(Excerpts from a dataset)
********

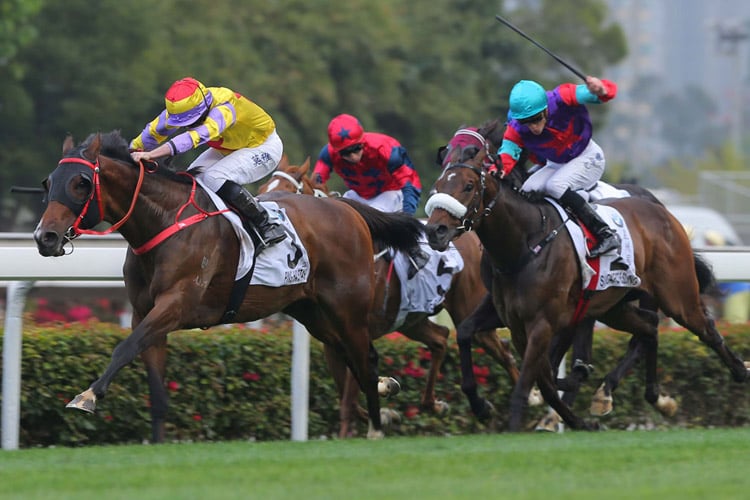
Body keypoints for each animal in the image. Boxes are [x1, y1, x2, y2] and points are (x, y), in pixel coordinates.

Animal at [32, 131, 426, 440]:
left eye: (81, 183)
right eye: (47, 183)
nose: (44, 237)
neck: (165, 221)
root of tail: (348, 210)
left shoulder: (175, 305)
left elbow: (123, 349)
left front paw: (86, 396)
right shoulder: (145, 313)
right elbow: (154, 387)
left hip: (348, 309)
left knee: (365, 359)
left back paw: (376, 424)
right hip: (314, 313)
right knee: (350, 359)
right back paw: (385, 399)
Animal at [262, 154, 532, 436]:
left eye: (287, 192)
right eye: (262, 188)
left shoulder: (357, 331)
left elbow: (350, 395)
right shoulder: (332, 342)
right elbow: (349, 395)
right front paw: (386, 411)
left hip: (464, 308)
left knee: (499, 349)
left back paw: (529, 400)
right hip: (411, 319)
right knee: (440, 338)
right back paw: (436, 404)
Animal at [424, 146, 750, 432]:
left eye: (468, 186)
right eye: (438, 185)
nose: (434, 231)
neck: (525, 243)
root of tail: (663, 212)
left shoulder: (543, 323)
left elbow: (535, 376)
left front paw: (518, 424)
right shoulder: (511, 318)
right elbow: (472, 336)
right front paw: (486, 407)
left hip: (676, 296)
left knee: (706, 328)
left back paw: (740, 371)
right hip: (614, 307)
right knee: (649, 327)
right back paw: (650, 396)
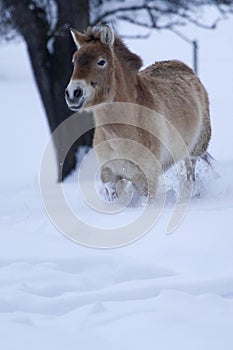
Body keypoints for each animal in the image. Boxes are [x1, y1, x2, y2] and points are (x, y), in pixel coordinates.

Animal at [65, 25, 211, 200]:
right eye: (74, 61)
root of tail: (183, 67)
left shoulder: (147, 176)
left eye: (101, 62)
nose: (73, 93)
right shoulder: (110, 176)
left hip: (193, 151)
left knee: (189, 175)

********

THE PROBLEM =>
From the data above, copy each line that has the string "elbow".

RESPONSE =>
left elbow: (123, 349)
right elbow: (154, 387)
left elbow: (350, 395)
right elbow: (349, 395)
left elbow: (535, 376)
right elbow: (472, 336)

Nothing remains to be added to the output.